For Chrysler LLC, Passenger created a “customer advisory council” to help test new auto features and promotional offers. Other Passenger clients include Coca-Cola Co., ABC, American Express and Fox Broadcasting.

“It’s like having a consumer sit in a room with us and participate in the process,” said Melva Benoit, senior vice-president of audience intelligence and research strategy at Fox. “So far, we’re pretty happy with the results.”

The online community is filling a role that was traditionally played by focus groups.

Benoit pointed out that her collaboration group only includes people who regularly watch Fox. When the network brings out a new show, it wants to attract people who don’t watch the network. That’s an audience that Passenger doesn’t reach.

“I’m only talking to people who watch our shows,” she said. “You can’t really generalize it to the U.S. population.”

Companies recruit members of their online communities from existing databases of faithful customers. In the case of Fox, the network specifically targets the 18- to 40-year-old demographic, so younger teenagers and more mature audiences are not invited to join the online community.

Passenger provides software and a team of consultants to manage the community. Clients pay an annual subscription fee. Communities can vary in size, but they usually include thousands of customers.

To use the system, a client puts a product demo online and monitors the conversation, both between customers and with the sponsoring corporation. ABC might post a full 45-minute video, or Chrysler a rendering of a new interior. Companies can post the material at a scheduled time such as the screening of a TV pilot or just place a video online and allow the members to view it at their convenience.

Paying people to answer questions is common in market research, but Passenger discourages the practice.

“Incentives for participation dilute the process,” Cooper said. “You end up with a high rate of churn and people who are in it for the wrong reasons. The way they are rewarded is empowerment, such as access to a TV studio they care about.”

Online groups have inherent limitations. Carlos Garcia of Garcia Research in Burbank, a market research firm that conducts traditional focus groups, said that people who don’t have Internet access are immediately excluded from these communities. That means that population isn’t reached.

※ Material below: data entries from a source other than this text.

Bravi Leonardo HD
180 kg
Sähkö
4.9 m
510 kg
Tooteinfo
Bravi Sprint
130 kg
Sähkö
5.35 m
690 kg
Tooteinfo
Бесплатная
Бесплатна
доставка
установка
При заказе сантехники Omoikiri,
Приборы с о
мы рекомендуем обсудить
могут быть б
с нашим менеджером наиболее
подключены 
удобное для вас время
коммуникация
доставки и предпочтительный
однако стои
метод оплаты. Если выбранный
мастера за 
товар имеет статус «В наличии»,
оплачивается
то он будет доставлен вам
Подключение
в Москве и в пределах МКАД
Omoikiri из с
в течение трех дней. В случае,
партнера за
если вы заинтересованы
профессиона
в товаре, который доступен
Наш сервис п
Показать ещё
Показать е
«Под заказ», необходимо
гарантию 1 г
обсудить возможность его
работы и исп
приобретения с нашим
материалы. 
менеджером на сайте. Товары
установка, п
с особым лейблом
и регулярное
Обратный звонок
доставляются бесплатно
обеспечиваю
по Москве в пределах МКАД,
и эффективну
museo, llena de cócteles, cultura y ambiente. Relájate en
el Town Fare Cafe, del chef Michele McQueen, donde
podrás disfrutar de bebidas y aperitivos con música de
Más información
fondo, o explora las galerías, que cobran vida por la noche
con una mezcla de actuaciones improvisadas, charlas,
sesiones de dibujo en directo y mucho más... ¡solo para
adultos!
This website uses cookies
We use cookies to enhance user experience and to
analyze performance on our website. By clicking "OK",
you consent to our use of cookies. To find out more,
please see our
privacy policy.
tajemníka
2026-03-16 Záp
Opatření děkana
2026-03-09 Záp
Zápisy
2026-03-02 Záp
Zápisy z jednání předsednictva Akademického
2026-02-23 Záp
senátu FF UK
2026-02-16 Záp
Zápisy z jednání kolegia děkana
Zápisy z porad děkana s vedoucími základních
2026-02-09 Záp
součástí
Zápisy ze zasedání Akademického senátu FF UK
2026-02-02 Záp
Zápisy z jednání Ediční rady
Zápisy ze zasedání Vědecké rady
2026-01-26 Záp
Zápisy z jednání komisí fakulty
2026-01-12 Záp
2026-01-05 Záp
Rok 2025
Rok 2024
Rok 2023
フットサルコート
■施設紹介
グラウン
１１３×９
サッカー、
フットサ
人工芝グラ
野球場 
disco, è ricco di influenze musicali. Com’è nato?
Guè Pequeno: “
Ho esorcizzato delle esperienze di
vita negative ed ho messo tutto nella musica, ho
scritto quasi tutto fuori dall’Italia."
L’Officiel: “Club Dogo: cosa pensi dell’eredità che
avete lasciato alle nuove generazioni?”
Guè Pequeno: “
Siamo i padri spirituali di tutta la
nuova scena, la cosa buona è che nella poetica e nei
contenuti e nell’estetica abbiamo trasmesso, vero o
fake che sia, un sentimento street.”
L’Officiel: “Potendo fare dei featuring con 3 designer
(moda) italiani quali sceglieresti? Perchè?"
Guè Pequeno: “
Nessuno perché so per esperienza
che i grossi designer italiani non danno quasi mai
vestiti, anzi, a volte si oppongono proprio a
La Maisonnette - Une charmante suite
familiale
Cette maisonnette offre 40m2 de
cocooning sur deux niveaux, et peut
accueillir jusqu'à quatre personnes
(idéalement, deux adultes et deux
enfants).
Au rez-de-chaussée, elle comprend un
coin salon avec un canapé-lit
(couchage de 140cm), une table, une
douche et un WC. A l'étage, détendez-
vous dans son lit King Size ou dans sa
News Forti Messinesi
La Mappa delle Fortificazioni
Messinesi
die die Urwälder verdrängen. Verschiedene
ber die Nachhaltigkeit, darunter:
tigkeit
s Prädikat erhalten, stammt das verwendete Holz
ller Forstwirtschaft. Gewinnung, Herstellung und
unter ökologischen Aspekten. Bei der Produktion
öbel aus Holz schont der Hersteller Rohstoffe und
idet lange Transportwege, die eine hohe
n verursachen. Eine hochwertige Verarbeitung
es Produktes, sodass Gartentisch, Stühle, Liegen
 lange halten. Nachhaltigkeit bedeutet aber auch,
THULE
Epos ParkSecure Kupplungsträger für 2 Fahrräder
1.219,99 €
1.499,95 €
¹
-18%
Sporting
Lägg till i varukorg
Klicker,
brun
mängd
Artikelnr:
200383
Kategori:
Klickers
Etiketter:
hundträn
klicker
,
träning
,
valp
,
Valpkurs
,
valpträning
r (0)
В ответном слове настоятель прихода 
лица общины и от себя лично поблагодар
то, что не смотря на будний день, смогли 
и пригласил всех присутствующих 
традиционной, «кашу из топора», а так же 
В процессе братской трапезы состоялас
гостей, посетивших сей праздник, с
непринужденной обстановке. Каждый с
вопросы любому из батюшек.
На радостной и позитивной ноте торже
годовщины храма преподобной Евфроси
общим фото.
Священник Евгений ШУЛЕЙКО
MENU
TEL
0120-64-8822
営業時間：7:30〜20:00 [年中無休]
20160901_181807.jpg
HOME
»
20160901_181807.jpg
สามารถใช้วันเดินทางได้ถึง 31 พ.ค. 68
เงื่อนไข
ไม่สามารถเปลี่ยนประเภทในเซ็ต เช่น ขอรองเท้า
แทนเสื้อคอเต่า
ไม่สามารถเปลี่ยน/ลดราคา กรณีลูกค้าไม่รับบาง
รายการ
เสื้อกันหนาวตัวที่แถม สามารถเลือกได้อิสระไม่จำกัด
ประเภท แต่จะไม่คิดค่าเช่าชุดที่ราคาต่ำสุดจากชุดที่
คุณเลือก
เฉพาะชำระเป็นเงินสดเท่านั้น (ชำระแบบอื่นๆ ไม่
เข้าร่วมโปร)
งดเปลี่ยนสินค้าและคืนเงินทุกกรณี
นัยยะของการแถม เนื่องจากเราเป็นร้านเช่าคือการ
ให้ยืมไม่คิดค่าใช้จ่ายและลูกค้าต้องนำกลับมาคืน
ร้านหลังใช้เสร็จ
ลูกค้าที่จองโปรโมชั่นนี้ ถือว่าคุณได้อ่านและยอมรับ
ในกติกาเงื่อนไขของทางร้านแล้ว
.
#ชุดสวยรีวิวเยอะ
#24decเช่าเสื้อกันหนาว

Also, face-to-face contact often yields responses that aren’t generated by online discussions.

“A lot of what you’re looking for isn’t an answer it’s a feeling, and feelings don’t communicate well online,” Garcia explained. “A good moderator can tell if the person is uncomfortable and will ask a follow-up question. It’s hard to read subtle emotions like that online.”

Since start-up in 2005, Passenger has retained every client it has landed. It currently has 65 employees at offices in L.A., New York and Palo Alto, California. Revenues have doubled in the last year.

Passenger currently has 24 clients and most run multiple communities. The company has been concentrating its efforts on high-profile brands, but will now try to sell its services to smaller clients.

“We have efforts in our R & D; group in Palo Alto to go after the secondary and tertiary markets,” he said.

Cooper and a partner self-funded the company’s startup until L.A.-based Shelter Capital made a venture investment. Later, the company gained a second round of funding through Steamboat Ventures, a unit of Walt Disney Co. Passenger recently ended its third round of financing with StarVest Partners as the lead investor.

To grow the company, Cooper plans to open an office in the United Kingdom. Also, Passenger has started to expand to non-customer communities, such as employees and business partners.

For example, WellPoint Inc. has built a community of independent insurance brokers who give feedback on how the health care giant can provide better policies and services. One computer manufacturer uses the software to connect with retailers.

Besides signing on new customers, Cooper expects to grow revenue by expanding services to existing clients.

“I don’t know what the next several years will bring, but one thing we’re good at is listening to our customer’s needs,” he said. “We practice what we preach.”